The National Population Register (NPR) will likely be asking for information on citizens’ mother tongues to update the citizens' database from April. According to a report by The Indian Express, the mother tongue of citizens will be added to the data along with the house-listing exercise for the Census.
This information will be sought for the first time under NPR which was previously collected under the Census exercise.
The NPR is a detailed extraction of information for a biometric database of all “usual residents” in India while the Census was merely a database of households.
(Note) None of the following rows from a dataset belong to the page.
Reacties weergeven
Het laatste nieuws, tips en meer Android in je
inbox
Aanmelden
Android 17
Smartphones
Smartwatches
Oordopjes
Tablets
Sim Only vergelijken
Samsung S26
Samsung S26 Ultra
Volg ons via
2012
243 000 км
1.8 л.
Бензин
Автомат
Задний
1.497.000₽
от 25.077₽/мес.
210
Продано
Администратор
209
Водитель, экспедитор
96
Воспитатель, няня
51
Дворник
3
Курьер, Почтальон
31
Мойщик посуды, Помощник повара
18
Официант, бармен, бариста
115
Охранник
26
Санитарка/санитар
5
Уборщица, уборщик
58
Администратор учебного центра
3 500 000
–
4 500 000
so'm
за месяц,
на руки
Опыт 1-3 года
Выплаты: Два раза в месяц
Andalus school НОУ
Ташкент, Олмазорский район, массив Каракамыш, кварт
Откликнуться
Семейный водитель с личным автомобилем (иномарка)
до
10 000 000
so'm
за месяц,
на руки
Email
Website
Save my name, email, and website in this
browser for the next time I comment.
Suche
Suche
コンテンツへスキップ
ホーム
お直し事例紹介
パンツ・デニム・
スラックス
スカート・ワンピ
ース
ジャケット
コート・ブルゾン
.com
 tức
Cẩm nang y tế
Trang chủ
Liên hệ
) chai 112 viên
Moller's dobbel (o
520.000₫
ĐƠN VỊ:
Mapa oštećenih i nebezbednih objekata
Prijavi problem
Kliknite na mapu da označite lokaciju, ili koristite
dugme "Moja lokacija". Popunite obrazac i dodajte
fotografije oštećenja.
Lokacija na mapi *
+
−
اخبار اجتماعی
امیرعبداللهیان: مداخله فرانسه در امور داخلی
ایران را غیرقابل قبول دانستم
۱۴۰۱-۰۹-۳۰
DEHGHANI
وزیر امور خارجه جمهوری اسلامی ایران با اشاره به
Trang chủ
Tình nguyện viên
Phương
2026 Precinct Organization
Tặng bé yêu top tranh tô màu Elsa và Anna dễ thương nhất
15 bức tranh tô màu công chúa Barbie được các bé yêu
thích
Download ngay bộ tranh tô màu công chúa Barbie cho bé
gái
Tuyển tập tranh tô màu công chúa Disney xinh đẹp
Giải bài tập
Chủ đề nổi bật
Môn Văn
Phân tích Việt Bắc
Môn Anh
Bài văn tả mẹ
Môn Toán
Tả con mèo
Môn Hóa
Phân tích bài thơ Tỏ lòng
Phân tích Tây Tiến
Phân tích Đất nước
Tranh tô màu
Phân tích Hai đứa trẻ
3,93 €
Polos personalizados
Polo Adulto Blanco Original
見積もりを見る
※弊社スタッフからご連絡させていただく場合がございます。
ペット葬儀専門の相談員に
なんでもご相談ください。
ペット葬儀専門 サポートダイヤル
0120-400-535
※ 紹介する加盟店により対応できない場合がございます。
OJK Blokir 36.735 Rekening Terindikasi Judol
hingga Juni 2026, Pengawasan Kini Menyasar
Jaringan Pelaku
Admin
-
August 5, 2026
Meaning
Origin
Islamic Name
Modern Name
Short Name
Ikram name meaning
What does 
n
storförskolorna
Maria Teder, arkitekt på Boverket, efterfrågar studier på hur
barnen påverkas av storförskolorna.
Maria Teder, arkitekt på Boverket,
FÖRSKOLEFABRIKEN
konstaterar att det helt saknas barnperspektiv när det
Along with the ongoing protests of the Citizenship Amendment Act (CAA) and National Register of Citizens (NRC), the NPR is also being scrutinized by citizens and politicians and is being called to be a disguised NRC.
Congress President Sonia Gandhi on Saturday told a Congress Working Committee (CWC) meeting "not to be under any illusion that the National Population Register (NPR) is a benign exercise since in form and content, NPR 2020 is a disguised NRC."
She said the government had thought that the NRC (National Register of Citizens) exercise could be carried out throughout the country but it hit upon the idea of NPC after the disastrous results of the Assam NRC.
The BJP government which had initially brought NPR as the first-step towards NRC is now claiming that the two have no links.
NPR, which has been in use since the UPA government, is used during the Census to calculate the Indian population and accordingly churn out schemes as and when needed.